2015 Home Buying Trends

Home-Buying Trend #1: Low Down Payments Are Back

That Was Then … In the last few years, most borrowers had to put at least 20% down, since mortgage lenders, still reeling from the subprime crisis, were under government pressure to tighten restrictions.

This Is Now … Lenders are now more willing to say yes to single-digit down payments. Case in point: Fannie Mae and Freddie Mac, the government-sponsored mortgage giants, recently publicized the introduction of a new lending option for first-time homeowners that allows them to put down as little as 3%

Home-Buying Trend #2: You’re No Longer Shut Out for Less-Than-Perfect Credit

That Was Then … Without stellar credit, getting a loan was nearly impossible. In fact, in 2011, former Fed Chair Ben Bernanke remarked that the bottom third of people who might have qualified for a prime mortgage prior to the crisis could no longer get one, based on their FICO score.

This Is Now … Lenders are loosening their standards in an effort to boost home ownership across the country. By some estimates, major lenders are lowering their credit score requirements for FHA loans by as much as 60 points, while a November report by Ellie Mae found that about one third of closed loans were given to borrowers with a FICO score below 700.

Home-Buying Trend #3: You Can Stop Succumbing to Seller Pressure

That Was Then … 2012 marked the beginning of the housing recovery, when inventory became tighter and home prices finally began to rebound from the recession. As such, home buyers found themselves caught up again in tooth-and-nail bidding wars—and rarely winning.

This Is Now … Home prices are still ever-so-slightly on the uptick, but at more of a snail’s pace.
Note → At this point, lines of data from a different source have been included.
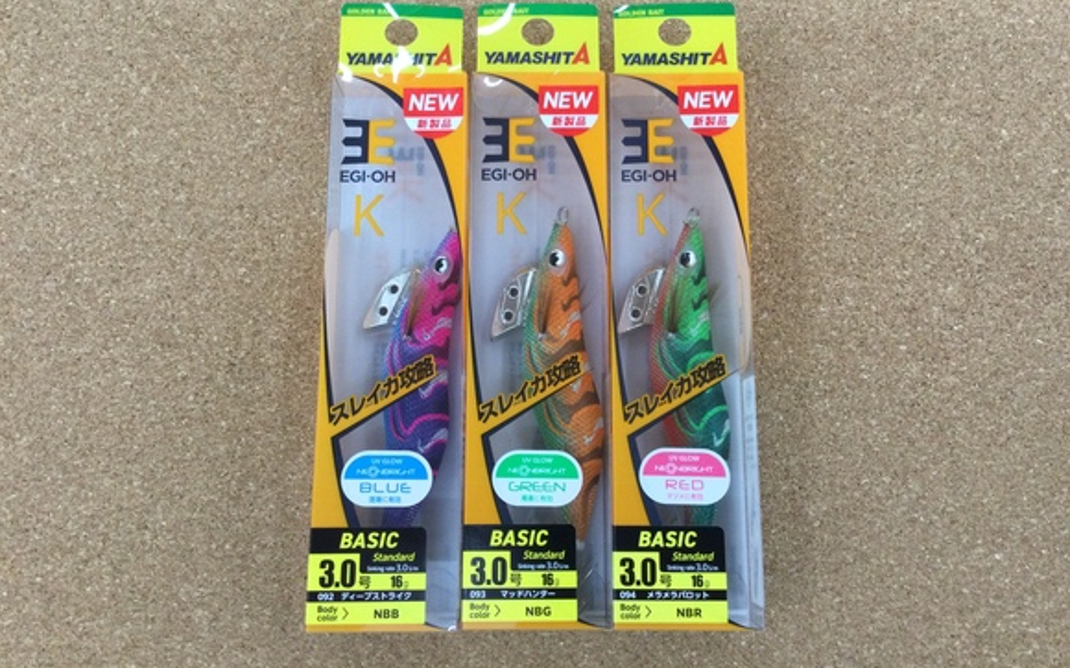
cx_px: 548
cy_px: 275
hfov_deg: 56.7
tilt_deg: -77.8
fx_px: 991
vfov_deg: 37.1
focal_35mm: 34
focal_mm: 3.3
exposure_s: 1/30
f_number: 2.4
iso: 40
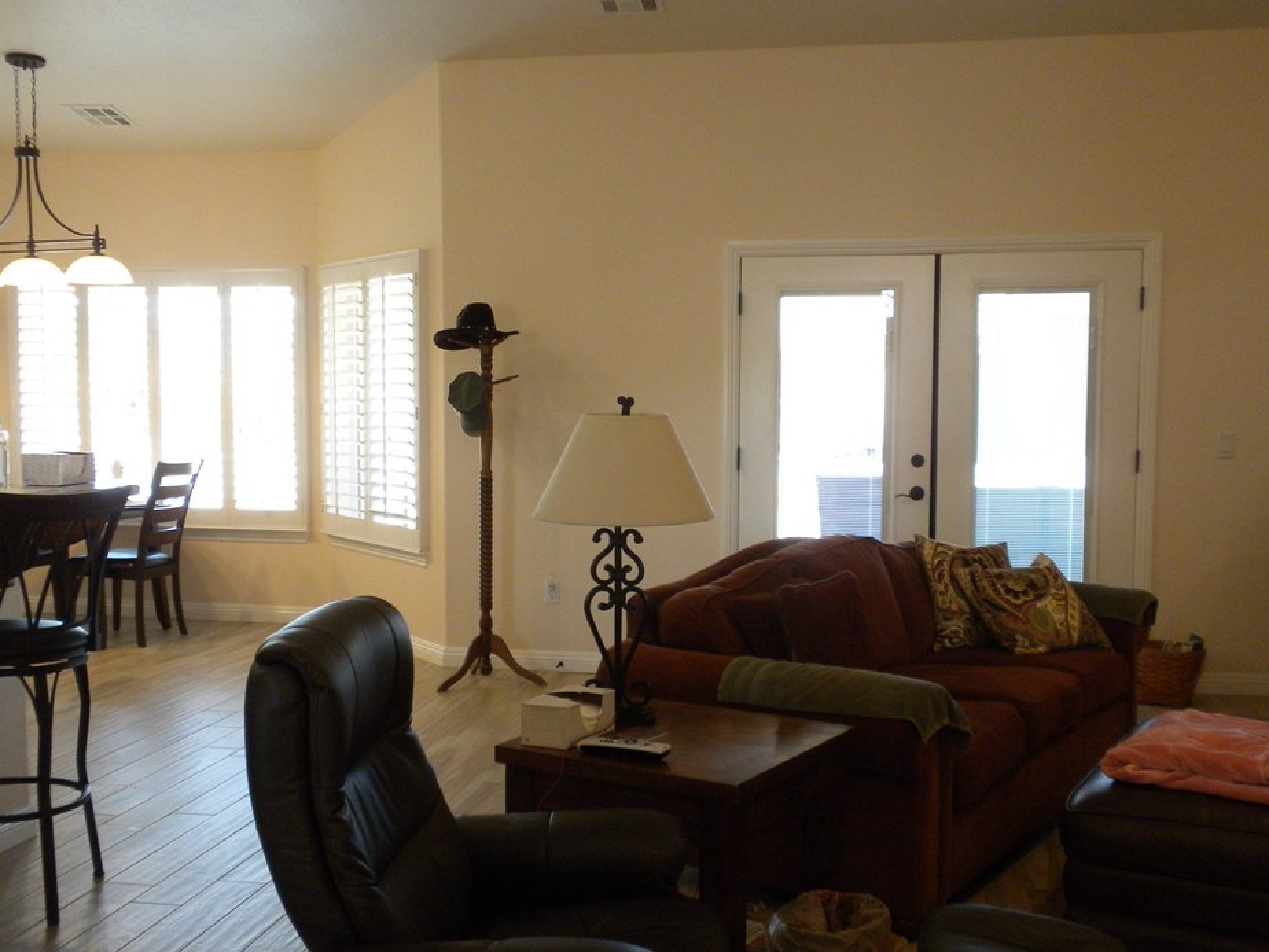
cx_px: 648
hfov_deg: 45.8
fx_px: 1503
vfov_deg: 35.1
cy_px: 504
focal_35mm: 41
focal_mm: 6.6
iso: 382
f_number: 3.5
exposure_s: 1/51.2
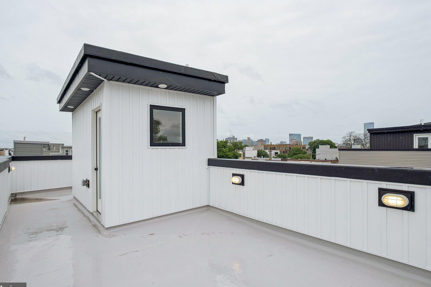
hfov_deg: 86.8
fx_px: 227
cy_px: 147
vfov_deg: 64.5
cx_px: 205
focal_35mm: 19
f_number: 8
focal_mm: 12
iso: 250
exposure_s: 1/550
According to an S&P/Case-Shiller report, housing price gains slowed for nine straight months through September.

And since more available homes are expected to come on the market in 2015, it should create a better—and less frantic—environment for buyers

Home-Buying Trend #4: You Can Compete With All-Cash Buyers

That Was Then … Speaking of competition, regardless of how creditworthy you were just a few years ago, you couldn’t stop all-cash deal makers from swooping in and sweeping sellers off their feet. In fact, as early as the first quarter of 2014, all-cash deals reached a record high, making up more than 42% of all residential sales.
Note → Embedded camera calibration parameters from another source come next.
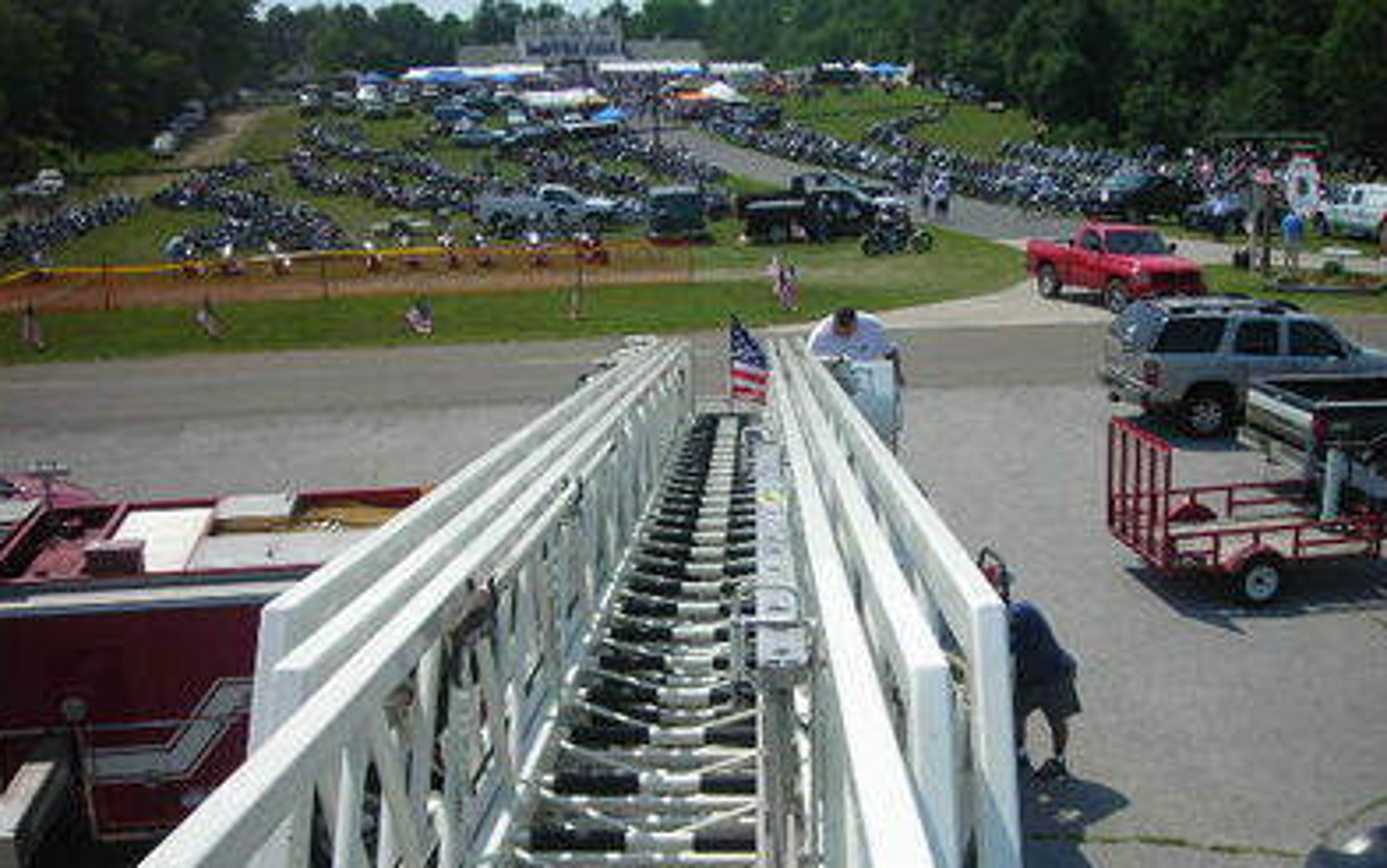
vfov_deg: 31.3
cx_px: 688
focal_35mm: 41
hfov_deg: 48.2
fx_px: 1550
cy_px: 473
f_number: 6.4
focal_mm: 6.3
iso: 50
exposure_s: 1/243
This Is Now … A lot can change in the matter of a few months: By late summer, the number of all-cash real estate deals had fallen to less than 38% of home sales, and the number of purchases made by institutional real estate investors—who mostly buy with all cash—had also cooled to its lowest levels since the first quarter of 2012.

Home-Buying Trend #5: Buy for the Love of the Home—Not the Return

That Was Then … For generations, home buying was typically viewed as the smartest investment you’d ever make because you’d never lose money. And for more than three decades until 2004, median home prices rose, on average, more than 6% a year, and never declined during that period.

This Is Now … To say the housing bubble shook up the country’s beliefs about homes as a safe investment haven is an understatement. Homeowners saw their property values drop by 30% between 2007 and 2009—which may be why 43% of Americans polled in a recent survey say they no longer view property as one of the best ways to build wealth.